### YOUR ASSIGNMENT
Reproduce the entries below exactly, but only from the line containing "Matheson, Jonathan. 2009." to the line containing "Staffel, Julia. manuscript.", inclusive.

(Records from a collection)
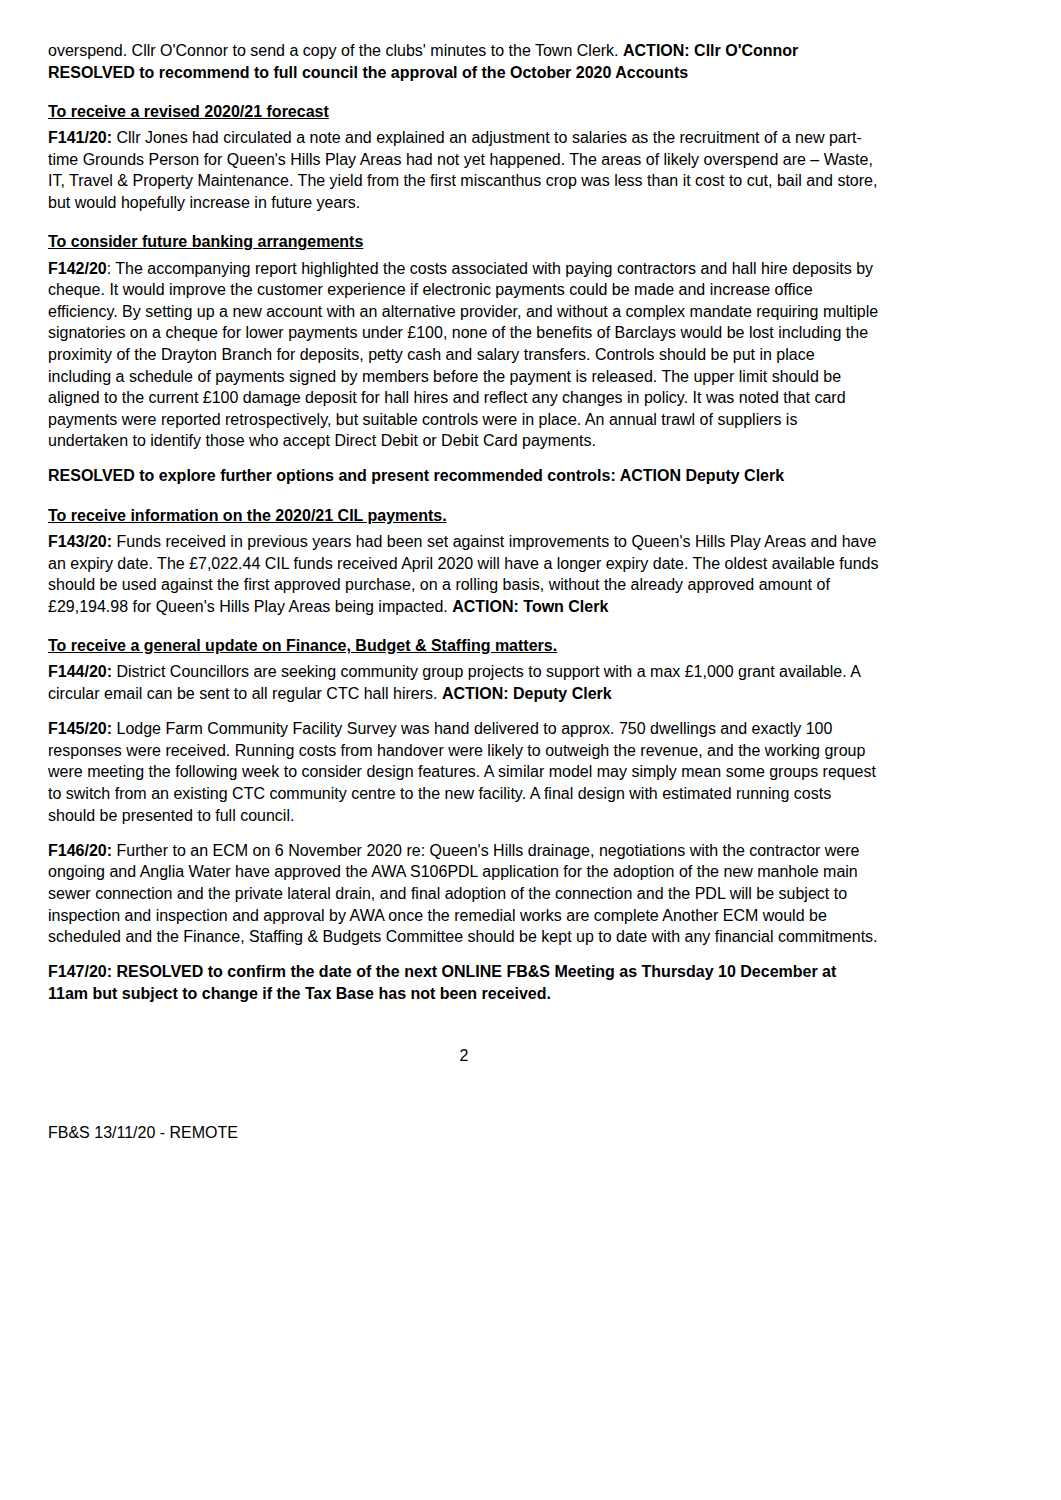overspend. Cllr O'Connor to send a copy of the clubs' minutes to the Town Clerk. ACTION: Cllr O'Connor
RESOLVED to recommend to full council the approval of the October 2020 Accounts
To receive a revised 2020/21 forecast
F141/20: Cllr Jones had circulated a note and explained an adjustment to salaries as the recruitment of a new part-time Grounds Person for Queen's Hills Play Areas had not yet happened. The areas of likely overspend are – Waste, IT, Travel & Property Maintenance. The yield from the first miscanthus crop was less than it cost to cut, bail and store, but would hopefully increase in future years.
To consider future banking arrangements
F142/20: The accompanying report highlighted the costs associated with paying contractors and hall hire deposits by cheque. It would improve the customer experience if electronic payments could be made and increase office efficiency. By setting up a new account with an alternative provider, and without a complex mandate requiring multiple signatories on a cheque for lower payments under £100, none of the benefits of Barclays would be lost including the proximity of the Drayton Branch for deposits, petty cash and salary transfers. Controls should be put in place including a schedule of payments signed by members before the payment is released. The upper limit should be aligned to the current £100 damage deposit for hall hires and reflect any changes in policy. It was noted that card payments were reported retrospectively, but suitable controls were in place. An annual trawl of suppliers is undertaken to identify those who accept Direct Debit or Debit Card payments.
RESOLVED to explore further options and present recommended controls: ACTION Deputy Clerk
To receive information on the 2020/21 CIL payments.
F143/20: Funds received in previous years had been set against improvements to Queen's Hills Play Areas and have an expiry date. The £7,022.44 CIL funds received April 2020 will have a longer expiry date. The oldest available funds should be used against the first approved purchase, on a rolling basis, without the already approved amount of £29,194.98 for Queen's Hills Play Areas being impacted. ACTION: Town Clerk
To receive a general update on Finance, Budget & Staffing matters.
F144/20: District Councillors are seeking community group projects to support with a max £1,000 grant available. A circular email can be sent to all regular CTC hall hirers. ACTION: Deputy Clerk
F145/20: Lodge Farm Community Facility Survey was hand delivered to approx. 750 dwellings and exactly 100 responses were received. Running costs from handover were likely to outweigh the revenue, and the working group were meeting the following week to consider design features. A similar model may simply mean some groups request to switch from an existing CTC community centre to the new facility. A final design with estimated running costs should be presented to full council.
F146/20: Further to an ECM on 6 November 2020 re: Queen's Hills drainage, negotiations with the contractor were ongoing and Anglia Water have approved the AWA S106PDL application for the adoption of the new manhole main sewer connection and the private lateral drain, and final adoption of the connection and the PDL will be subject to inspection and inspection and approval by AWA once the remedial works are complete Another ECM would be scheduled and the Finance, Staffing & Budgets Committee should be kept up to date with any financial commitments.
F147/20: RESOLVED to confirm the date of the next ONLINE FB&S Meeting as Thursday 10 December at 11am but subject to change if the Tax Base has not been received.
2
FB&S 13/11/20 - REMOTE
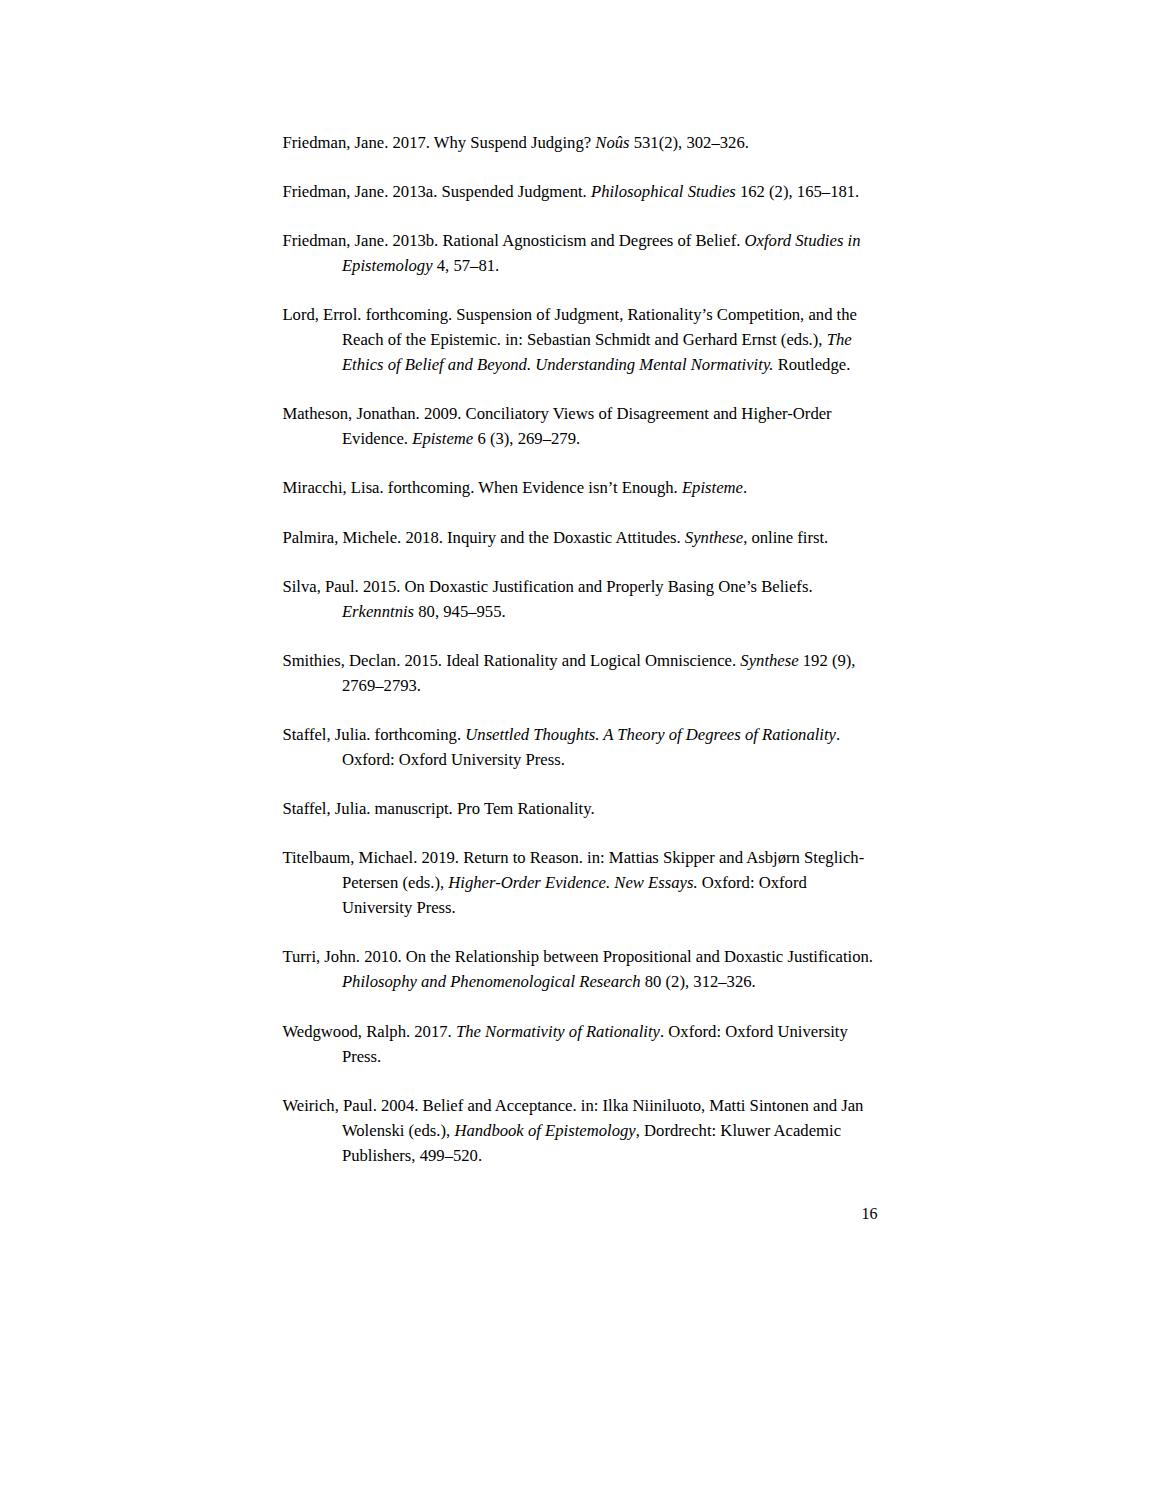Friedman, Jane. 2017. Why Suspend Judging? Noûs 531(2), 302–326.
Friedman, Jane. 2013a. Suspended Judgment. Philosophical Studies 162 (2), 165–181.
Friedman, Jane. 2013b. Rational Agnosticism and Degrees of Belief. Oxford Studies in Epistemology 4, 57–81.
Lord, Errol. forthcoming. Suspension of Judgment, Rationality’s Competition, and the Reach of the Epistemic. in: Sebastian Schmidt and Gerhard Ernst (eds.), The Ethics of Belief and Beyond. Understanding Mental Normativity. Routledge.
Matheson, Jonathan. 2009. Conciliatory Views of Disagreement and Higher-Order Evidence. Episteme 6 (3), 269–279.
Miracchi, Lisa. forthcoming. When Evidence isn’t Enough. Episteme.
Palmira, Michele. 2018. Inquiry and the Doxastic Attitudes. Synthese, online first.
Silva, Paul. 2015. On Doxastic Justification and Properly Basing One’s Beliefs. Erkenntnis 80, 945–955.
Smithies, Declan. 2015. Ideal Rationality and Logical Omniscience. Synthese 192 (9), 2769–2793.
Staffel, Julia. forthcoming. Unsettled Thoughts. A Theory of Degrees of Rationality. Oxford: Oxford University Press.
Staffel, Julia. manuscript. Pro Tem Rationality.
Titelbaum, Michael. 2019. Return to Reason. in: Mattias Skipper and Asbjørn Steglich-Petersen (eds.), Higher-Order Evidence. New Essays. Oxford: Oxford University Press.
Turri, John. 2010. On the Relationship between Propositional and Doxastic Justification. Philosophy and Phenomenological Research 80 (2), 312–326.
Wedgwood, Ralph. 2017. The Normativity of Rationality. Oxford: Oxford University Press.
Weirich, Paul. 2004. Belief and Acceptance. in: Ilka Niiniluoto, Matti Sintonen and Jan Wolenski (eds.), Handbook of Epistemology, Dordrecht: Kluwer Academic Publishers, 499–520.
16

### COMPLETED TASK
Matheson, Jonathan. 2009. Conciliatory Views of Disagreement and Higher-Order Evidence. Episteme 6 (3), 269–279.
Miracchi, Lisa. forthcoming. When Evidence isn’t Enough. Episteme.
Palmira, Michele. 2018. Inquiry and the Doxastic Attitudes. Synthese, online first.
Silva, Paul. 2015. On Doxastic Justification and Properly Basing One’s Beliefs. Erkenntnis 80, 945–955.
Smithies, Declan. 2015. Ideal Rationality and Logical Omniscience. Synthese 192 (9), 2769–2793.
Staffel, Julia. forthcoming. Unsettled Thoughts. A Theory of Degrees of Rationality. Oxford: Oxford University Press.
Staffel, Julia. manuscript. Pro Tem Rationality.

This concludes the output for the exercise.